WHAT THE TASK ASKS - All of the records below should be output exactly.

INFORMATION PROVIDED -
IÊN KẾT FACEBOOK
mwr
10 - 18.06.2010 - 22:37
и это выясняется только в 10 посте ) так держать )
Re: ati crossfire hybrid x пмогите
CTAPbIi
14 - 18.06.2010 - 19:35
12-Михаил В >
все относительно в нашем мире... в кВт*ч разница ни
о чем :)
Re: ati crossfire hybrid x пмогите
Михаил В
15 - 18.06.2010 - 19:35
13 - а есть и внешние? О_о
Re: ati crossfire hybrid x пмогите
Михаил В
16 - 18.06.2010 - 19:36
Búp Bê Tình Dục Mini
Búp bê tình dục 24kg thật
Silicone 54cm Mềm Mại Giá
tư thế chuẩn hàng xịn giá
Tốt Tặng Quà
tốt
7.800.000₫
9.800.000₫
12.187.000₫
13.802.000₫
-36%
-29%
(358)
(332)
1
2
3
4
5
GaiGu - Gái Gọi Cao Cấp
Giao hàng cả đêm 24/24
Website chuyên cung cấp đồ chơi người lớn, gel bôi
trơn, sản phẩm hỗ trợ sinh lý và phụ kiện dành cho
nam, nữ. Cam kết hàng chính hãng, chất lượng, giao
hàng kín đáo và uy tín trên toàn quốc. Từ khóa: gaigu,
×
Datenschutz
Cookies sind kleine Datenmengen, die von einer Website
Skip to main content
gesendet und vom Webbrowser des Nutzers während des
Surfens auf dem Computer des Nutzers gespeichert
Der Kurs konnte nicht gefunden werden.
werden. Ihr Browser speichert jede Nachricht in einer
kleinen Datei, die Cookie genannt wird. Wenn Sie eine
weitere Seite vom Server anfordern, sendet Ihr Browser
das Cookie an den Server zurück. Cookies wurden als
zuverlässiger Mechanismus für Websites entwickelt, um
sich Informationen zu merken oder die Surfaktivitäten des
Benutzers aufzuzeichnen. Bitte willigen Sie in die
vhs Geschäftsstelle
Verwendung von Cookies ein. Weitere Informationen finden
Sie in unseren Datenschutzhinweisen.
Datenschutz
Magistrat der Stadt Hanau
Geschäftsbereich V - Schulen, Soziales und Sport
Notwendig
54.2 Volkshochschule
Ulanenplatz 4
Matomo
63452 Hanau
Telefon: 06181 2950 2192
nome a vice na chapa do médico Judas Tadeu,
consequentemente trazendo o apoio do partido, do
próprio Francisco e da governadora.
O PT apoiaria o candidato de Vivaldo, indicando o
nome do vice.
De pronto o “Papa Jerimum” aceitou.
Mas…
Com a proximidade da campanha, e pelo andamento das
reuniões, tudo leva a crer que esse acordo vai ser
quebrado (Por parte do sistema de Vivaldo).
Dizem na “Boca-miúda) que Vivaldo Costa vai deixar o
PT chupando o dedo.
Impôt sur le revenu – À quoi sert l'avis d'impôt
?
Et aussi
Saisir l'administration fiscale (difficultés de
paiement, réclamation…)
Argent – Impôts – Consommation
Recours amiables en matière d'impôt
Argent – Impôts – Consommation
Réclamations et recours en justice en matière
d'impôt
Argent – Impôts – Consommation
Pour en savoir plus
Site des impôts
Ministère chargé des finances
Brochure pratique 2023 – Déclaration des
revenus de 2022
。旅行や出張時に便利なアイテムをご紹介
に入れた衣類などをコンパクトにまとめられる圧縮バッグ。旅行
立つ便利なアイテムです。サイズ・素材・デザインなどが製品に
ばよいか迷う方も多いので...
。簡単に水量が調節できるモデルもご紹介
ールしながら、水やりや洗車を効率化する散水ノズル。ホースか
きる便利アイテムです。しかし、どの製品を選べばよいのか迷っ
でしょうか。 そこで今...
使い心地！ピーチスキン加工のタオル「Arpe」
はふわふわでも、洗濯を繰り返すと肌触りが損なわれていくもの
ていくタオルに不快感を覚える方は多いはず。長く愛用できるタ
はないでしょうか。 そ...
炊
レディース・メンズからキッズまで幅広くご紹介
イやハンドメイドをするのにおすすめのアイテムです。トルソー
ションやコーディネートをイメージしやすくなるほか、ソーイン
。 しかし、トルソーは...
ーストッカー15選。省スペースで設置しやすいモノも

TASK OUTPUT -
IÊN KẾT FACEBOOK
mwr
10 - 18.06.2010 - 22:37
и это выясняется только в 10 посте ) так держать )
Re: ati crossfire hybrid x пмогите
CTAPbIi
14 - 18.06.2010 - 19:35
12-Михаил В >
все относительно в нашем мире... в кВт*ч разница ни
о чем :)
Re: ati crossfire hybrid x пмогите
Михаил В
15 - 18.06.2010 - 19:35
13 - а есть и внешние? О_о
Re: ati crossfire hybrid x пмогите
Михаил В
16 - 18.06.2010 - 19:36
Búp Bê Tình Dục Mini
Búp bê tình dục 24kg thật
Silicone 54cm Mềm Mại Giá
tư thế chuẩn hàng xịn giá
Tốt Tặng Quà
tốt
7.800.000₫
9.800.000₫
12.187.000₫
13.802.000₫
-36%
-29%
(358)
(332)
1
2
3
4
5
GaiGu - Gái Gọi Cao Cấp
Giao hàng cả đêm 24/24
Website chuyên cung cấp đồ chơi người lớn, gel bôi
trơn, sản phẩm hỗ trợ sinh lý và phụ kiện dành cho
nam, nữ. Cam kết hàng chính hãng, chất lượng, giao
hàng kín đáo và uy tín trên toàn quốc. Từ khóa: gaigu,
×
Datenschutz
Cookies sind kleine Datenmengen, die von einer Website
Skip to main content
gesendet und vom Webbrowser des Nutzers während des
Surfens auf dem Computer des Nutzers gespeichert
Der Kurs konnte nicht gefunden werden.
werden. Ihr Browser speichert jede Nachricht in einer
kleinen Datei, die Cookie genannt wird. Wenn Sie eine
weitere Seite vom Server anfordern, sendet Ihr Browser
das Cookie an den Server zurück. Cookies wurden als
zuverlässiger Mechanismus für Websites entwickelt, um
sich Informationen zu merken oder die Surfaktivitäten des
Benutzers aufzuzeichnen. Bitte willigen Sie in die
vhs Geschäftsstelle
Verwendung von Cookies ein. Weitere Informationen finden
Sie in unseren Datenschutzhinweisen.
Datenschutz
Magistrat der Stadt Hanau
Geschäftsbereich V - Schulen, Soziales und Sport
Notwendig
54.2 Volkshochschule
Ulanenplatz 4
Matomo
63452 Hanau
Telefon: 06181 2950 2192
nome a vice na chapa do médico Judas Tadeu,
consequentemente trazendo o apoio do partido, do
próprio Francisco e da governadora.
O PT apoiaria o candidato de Vivaldo, indicando o
nome do vice.
De pronto o “Papa Jerimum” aceitou.
Mas…
Com a proximidade da campanha, e pelo andamento das
reuniões, tudo leva a crer que esse acordo vai ser
quebrado (Por parte do sistema de Vivaldo).
Dizem na “Boca-miúda) que Vivaldo Costa vai deixar o
PT chupando o dedo.
Impôt sur le revenu – À quoi sert l'avis d'impôt
?
Et aussi
Saisir l'administration fiscale (difficultés de
paiement, réclamation…)
Argent – Impôts – Consommation
Recours amiables en matière d'impôt
Argent – Impôts – Consommation
Réclamations et recours en justice en matière
d'impôt
Argent – Impôts – Consommation
Pour en savoir plus
Site des impôts
Ministère chargé des finances
Brochure pratique 2023 – Déclaration des
revenus de 2022
。旅行や出張時に便利なアイテムをご紹介
に入れた衣類などをコンパクトにまとめられる圧縮バッグ。旅行
立つ便利なアイテムです。サイズ・素材・デザインなどが製品に
ばよいか迷う方も多いので...
。簡単に水量が調節できるモデルもご紹介
ールしながら、水やりや洗車を効率化する散水ノズル。ホースか
きる便利アイテムです。しかし、どの製品を選べばよいのか迷っ
でしょうか。 そこで今...
使い心地！ピーチスキン加工のタオル「Arpe」
はふわふわでも、洗濯を繰り返すと肌触りが損なわれていくもの
ていくタオルに不快感を覚える方は多いはず。長く愛用できるタ
はないでしょうか。 そ...
炊
レディース・メンズからキッズまで幅広くご紹介
イやハンドメイドをするのにおすすめのアイテムです。トルソー
ションやコーディネートをイメージしやすくなるほか、ソーイン
。 しかし、トルソーは...
ーストッカー15選。省スペースで設置しやすいモノも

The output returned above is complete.